Foto di repertorio (Depositphotos)

di Valeria Fedeli

Quest'anno il 25 aprile assume un significato nuovo. Oppure se vogliamo, purtroppo, terribilmente antico. È tornato a scorrere sangue nell’Europa segnata da un conflitto mondiale che sembrava archiviato nei manuali di storia. Ritornano parole che pensavamo sepolte nella memoria collettiva: occupazione, esecuzioni, fosse comuni, stupri, armamenti, genocidio. Ritorna la parola più feroce di tutte: guerra. Mentre sembra scomparsa la più luminosa: pace.

Così questa giornata che fonda la nostra storia di Repubblica democratica, nata dalla Liberazione che fu lotta armata contro le truppe di invasione naziste e contro il fascismo, non può che avere un significato inedito. Perché? L’ha spiegato con la limpidezza e la forza morale di sempre Liliana Segre, affermando: "Sarebbe difficile in un anno come questo intonare 'Bella ciao' senza rivolgere un pensiero agli ucraini che nelle scorse settimane si sono svegliati e hanno 'trovato l’invasor'". L’ha detto con fermezza il presidente della Repubblica Sergio Mattarella:  "Dal nostro 25 aprile viene un appello alla pace, non ad arrendersi di fronte alla prepotenza. A praticare il coraggio di una de-escalation della violenza, il coraggio di interrompere le ostilità, il coraggio di ritirare le forze di invasione. Il coraggio di ricostruire".

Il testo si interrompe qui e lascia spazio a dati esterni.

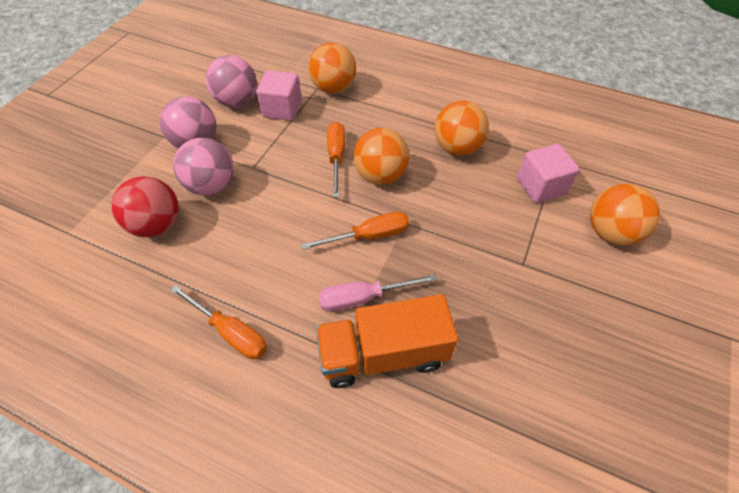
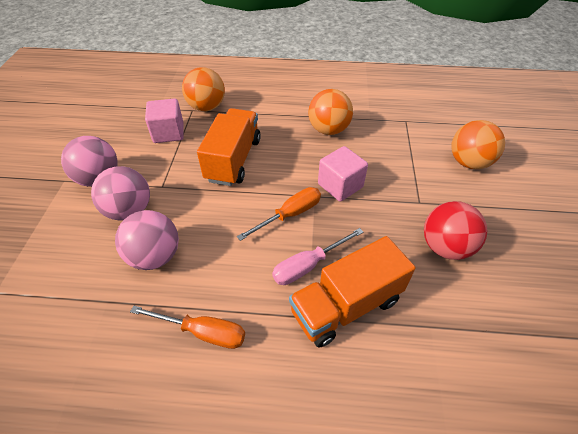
camera: 20 degrees left, 5 degrees down
red ball [111,176,179,237] -> red ball moved to [424,201,487,260]
pink ball [206,55,257,107] -> pink ball moved to [115,210,179,270]
orange screwdriver [327,122,345,197] -> orange truck [197,108,261,186]
orange ball [353,128,409,185] -> none
pink cube [517,144,580,203] -> pink cube moved to [318,146,368,202]

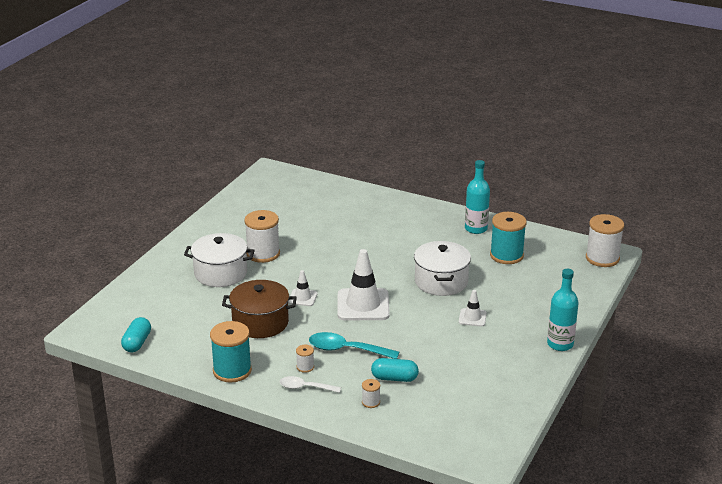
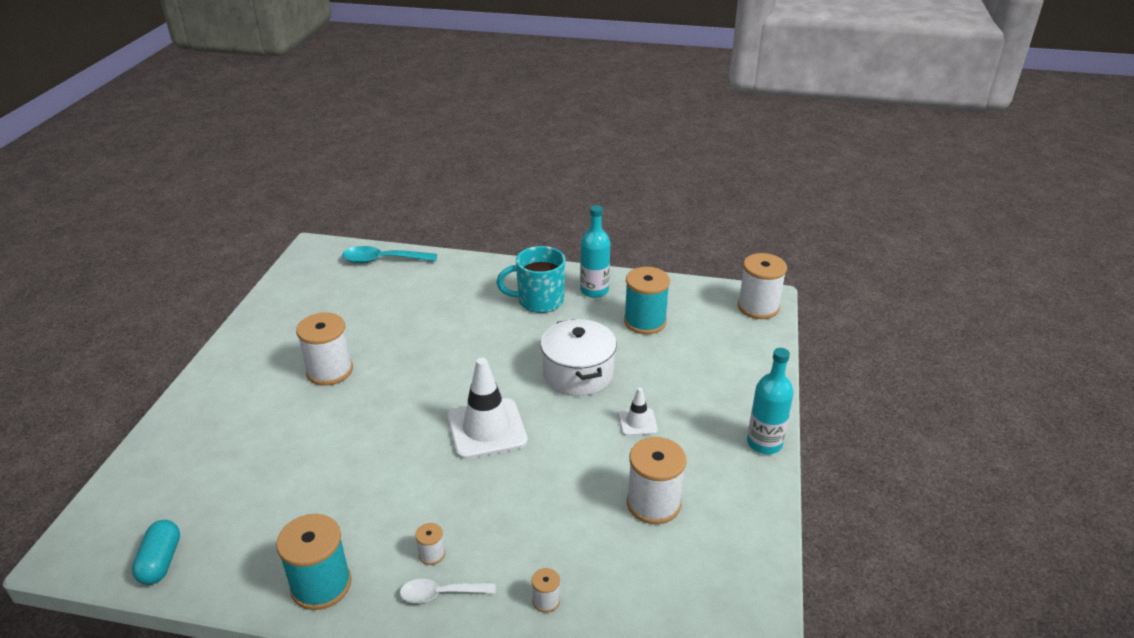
camera: 15 degrees left, 5 degrees up
white pot [184,233,255,287] -> none
brown pot [222,280,297,338] -> none
white traffic cone [288,270,318,306] -> none
turquoise spoon [309,332,399,359] -> turquoise spoon moved to [342,246,437,263]
turquoise capsule [371,358,419,382] -> none
none -> turquoise mug [497,246,565,313]
none -> white spool [627,437,686,524]

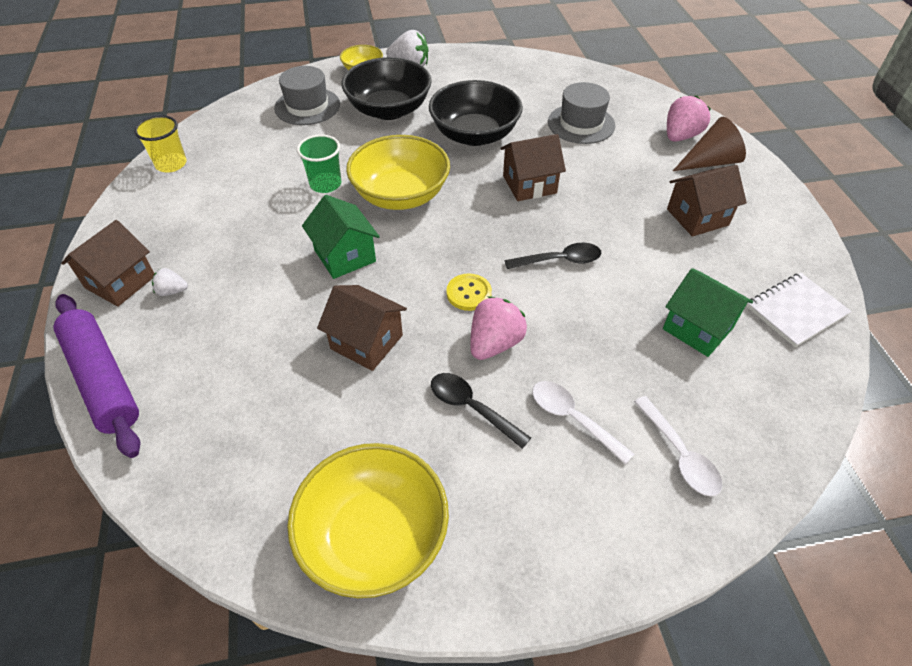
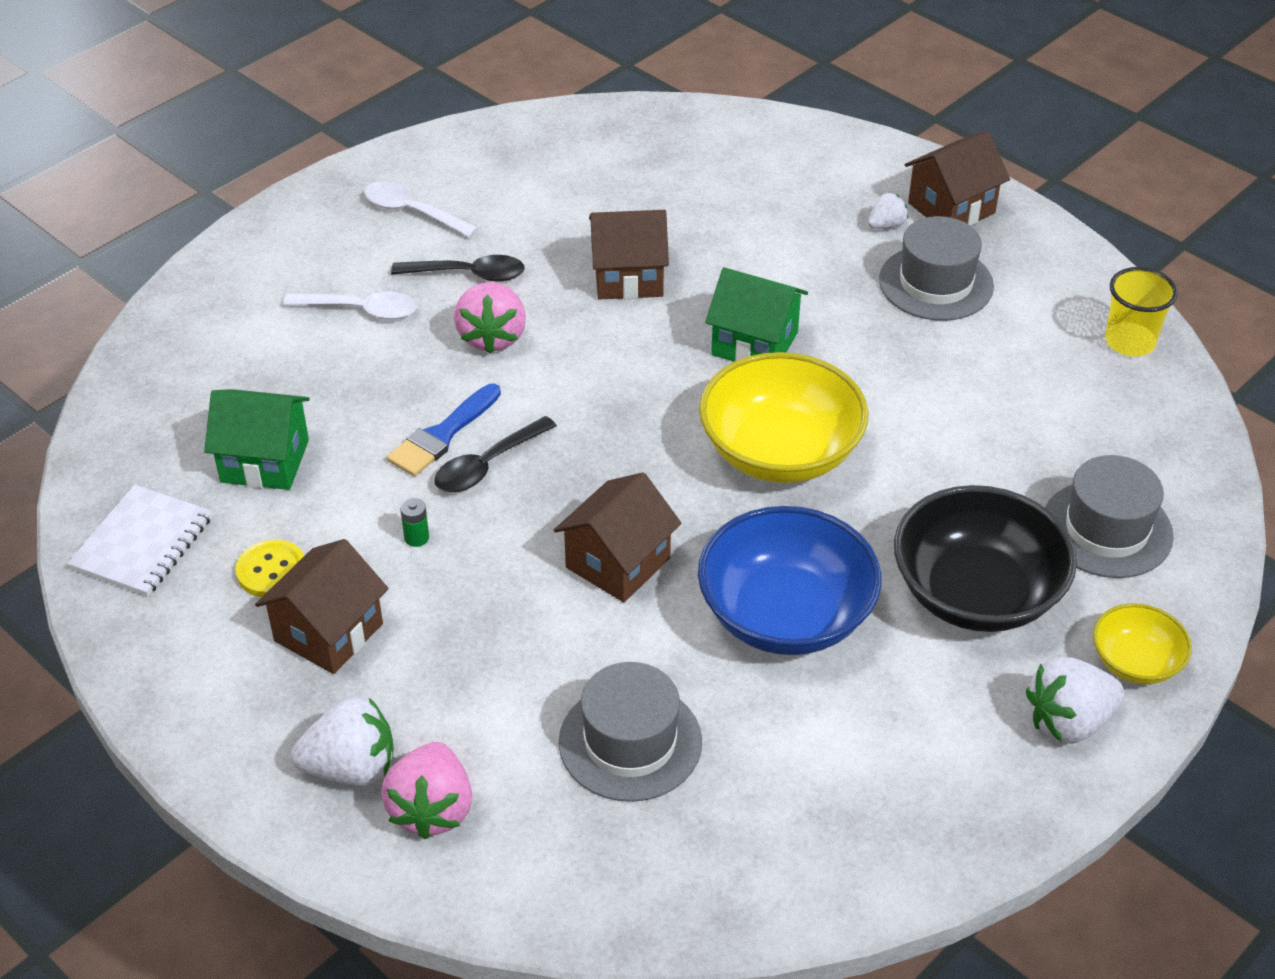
camera: 145 degrees right, 5 degrees down
purple rolling pin [53,294,140,458] -> none
brown house [61,220,155,307] -> brown house turned 60 degrees clockwise [905,131,1010,226]
yellow bowl [287,443,449,598] -> none
green cup [297,134,341,193] -> none
black bowl [429,80,523,146] -> blue bowl [698,506,881,655]
yellow button [447,274,492,311] -> yellow button moved to [236,540,304,597]
white spoon [634,396,722,496] -> white spoon moved to [365,181,478,238]
brown cone [673,117,746,171] -> white strawberry [291,698,394,786]
none -> blue brush [387,384,501,476]
none -> green battery [400,498,429,547]
none -> grey hat [879,216,994,321]

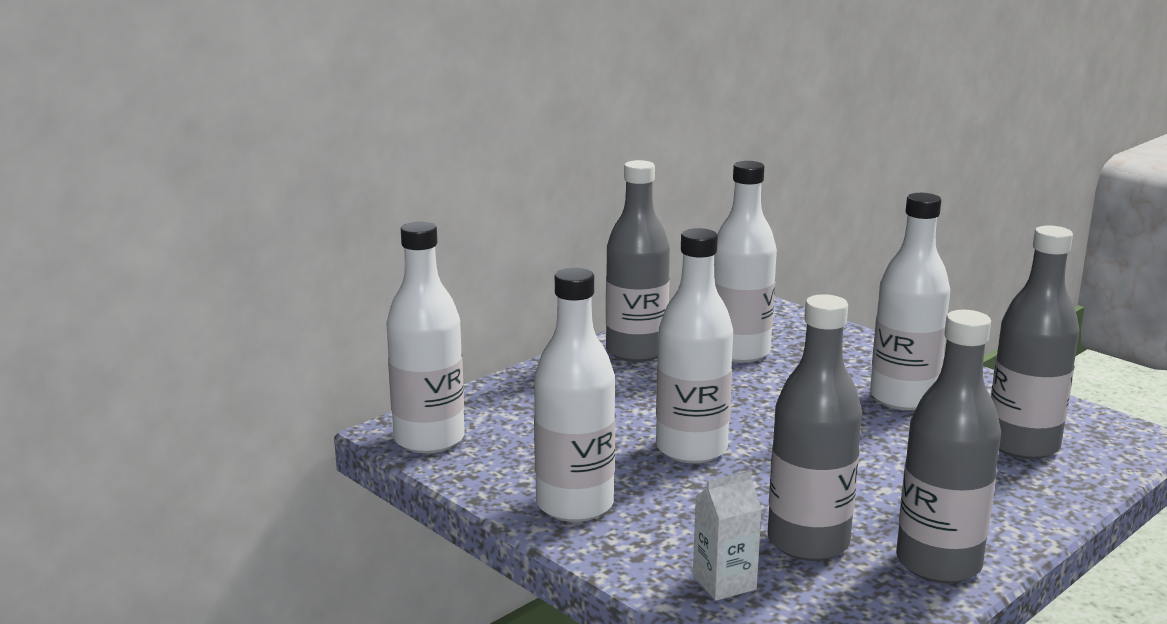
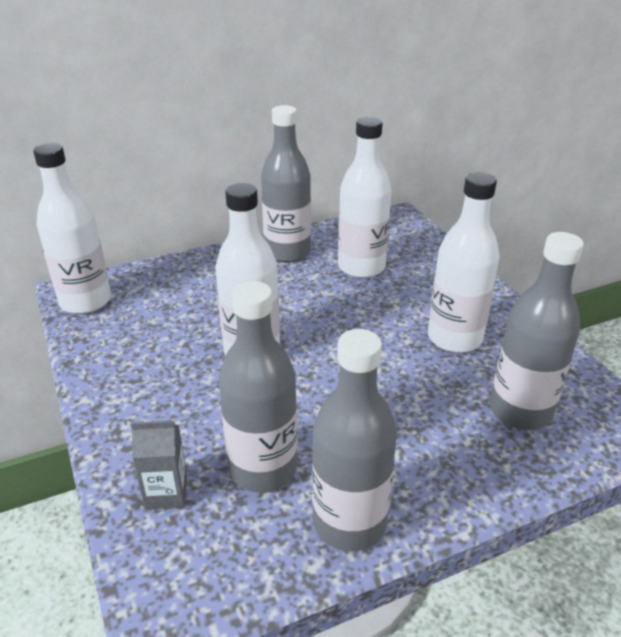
camera: 20 degrees right, 15 degrees up
white bottle [534,268,615,522] -> none
white carton [693,471,762,601] -> grey carton [131,420,187,510]

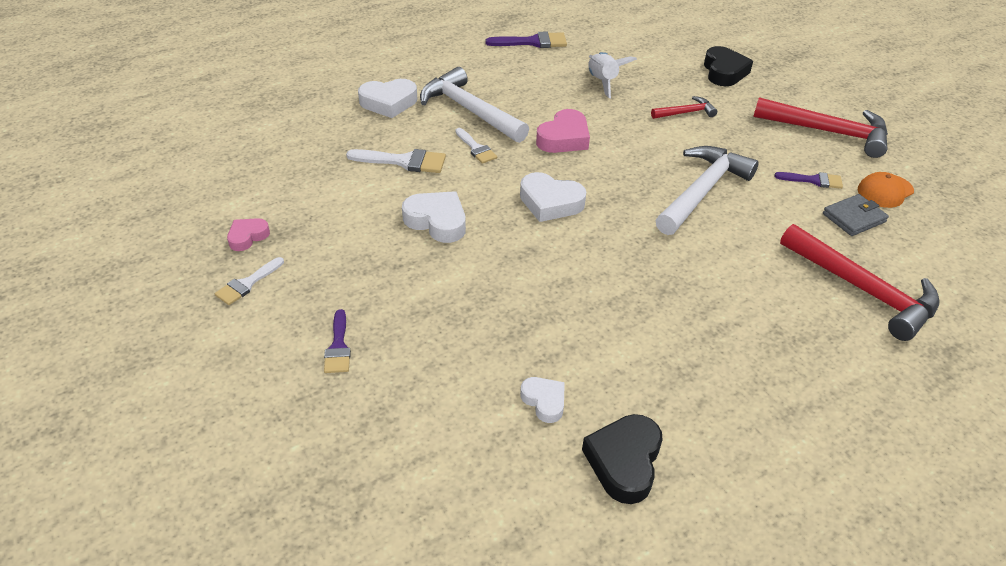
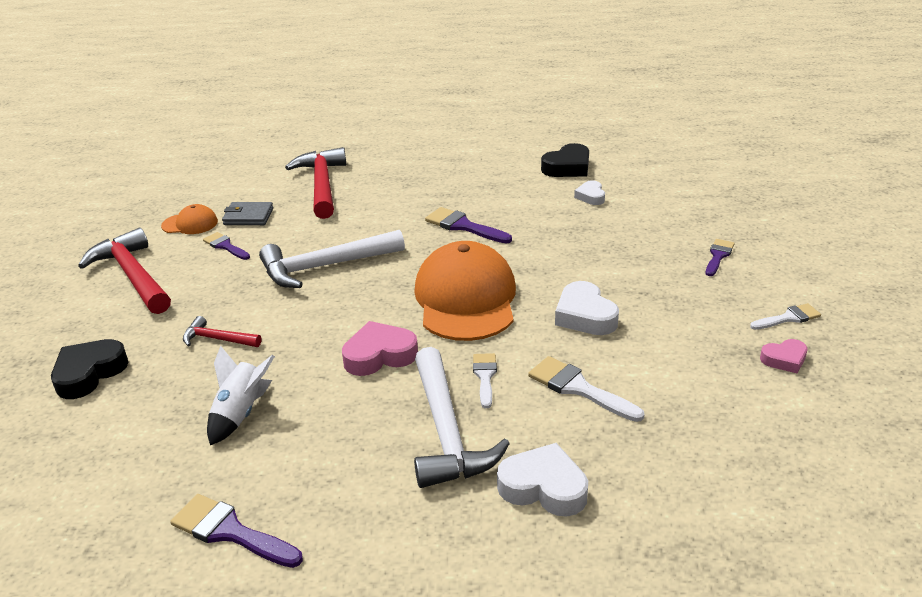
camera: 145 degrees left, 10 degrees down
white heart [520,172,586,222] -> orange cap [414,241,516,341]
none -> purple brush [425,207,512,243]

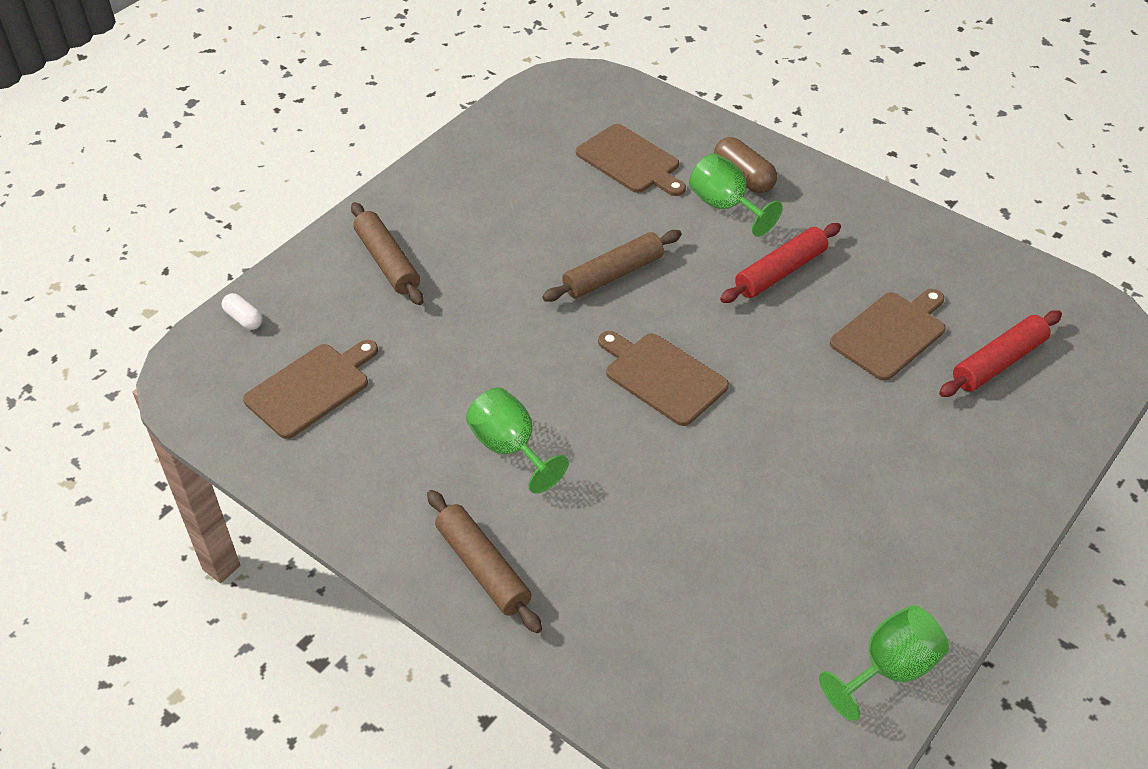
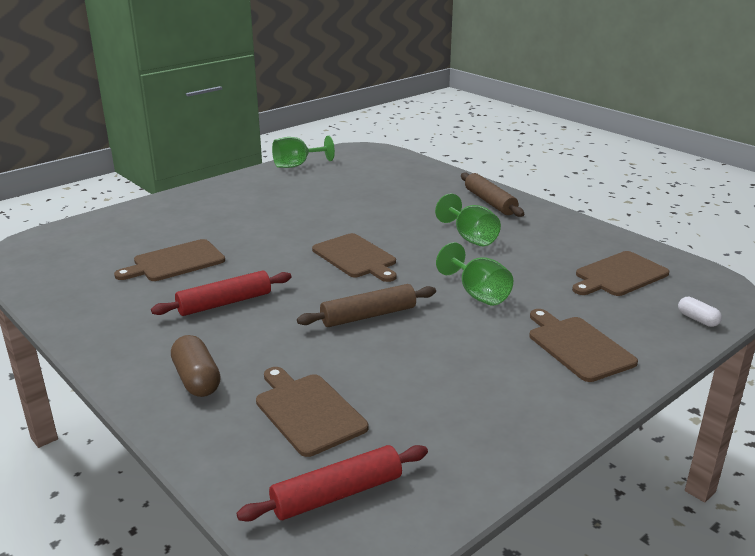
camera: 170 degrees left, 20 degrees down
brown rolling pin [351,202,424,305] -> brown cutting board [529,309,638,382]
green goblet [689,153,782,237] -> green goblet moved to [436,242,513,306]
red rolling pin [939,311,1062,397] -> red rolling pin moved to [236,445,428,522]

Dunque la campana dell'Ucraina suona anche per noi, che ben sappiamo quanto coraggio e sangue e morte e dolore siano stati investiti nello sforzo di libertà che attraversò il nostro popolo tra il '43 e il '45 per arrivare, dopo una terribile traversata nel deserto del conflitto e dello scontro violentissimo, alla democrazia. Una forma di governo che mai, mai, va data per scontata. E oggi, con l'invasione dell'Ucraina da parte della Federazione russa, lo sappiamo bene, essendo una minaccia rivolta anche alle nostre società e ai nostri valori. Lo diceva Piero Calamandrei quanto sia fatta di carne viva la nostra bellissima Costituzione nata dalla Resistenza. Quanto vada protetta e fatta vivere quotidianamente, soprattutto con l’educazione alla Memoria e alla Storia dei giovani. Non è un totem, non è un feticcio, "non è una macchina che una volta messa in moto va avanti da sé. La Costituzione è un pezzo di carta, la lascio cadere e non si muove. Perché si muova bisogna ogni giorno rimetterci dentro il combustibile". E lo conosceva profondamente, Calamandrei, quale dovesse essere questo combustibile: "l’impegno, lo spirito, la volontà di mantenere queste promesse, la propria responsabilità".

Per questo, chiedo, proprio noi che portiamo sulle spalle come monito il grande sacrificio di tante donne e tanti uomini per la libertà e lo Stato di diritto, ecco proprio noi possiamo indicare la strada della resa a chi a Kiev, Cherson, Odessa, Borodjanka, Charkiv sta lottando e vuole lottare per la propria autodeterminazione, per la propria libertà, per la difesa di uno stato sovrano i cui confini sono stati così barbaramente violati da un altro paese? Non sfugge a nessuno la differente cornice storica e politica e anche strategica delle due guerre, ma che senso ha invocarla di fronte all’identica battaglia di resistenza verso l’oppressore? Come non vedere, in sostanza, che esiste un filo ideale che lega l’impegno degli ucraini e delle ucraine a quello di italiane e italiani che scelsero di resistere ai nazifascisti? Quel filo personalmente lo vedo e lo rivendico.

Perciò, quest’anno, il 25 aprile si deve tingere di blu e di giallo, dei colori dell’Ucraina, e il nostro pensiero, proprio nel giorno della celebrazione della Liberazione, non può che andare ai fratelli e alle sorelle che resistono all’esercito russo, nella speranza che le ragioni della pace vincano e nella consapevolezza che non c’è pace quando prevale la logica della prepotenza militare che calpesta il diritto, i diritti, la libertà delle persone. Mai. Per questo, di nuovo torniamo a  chiedere alla Russia di Putin di interrompere questa guerra di invasione assurda e aprire un tavolo per il negoziato di pace.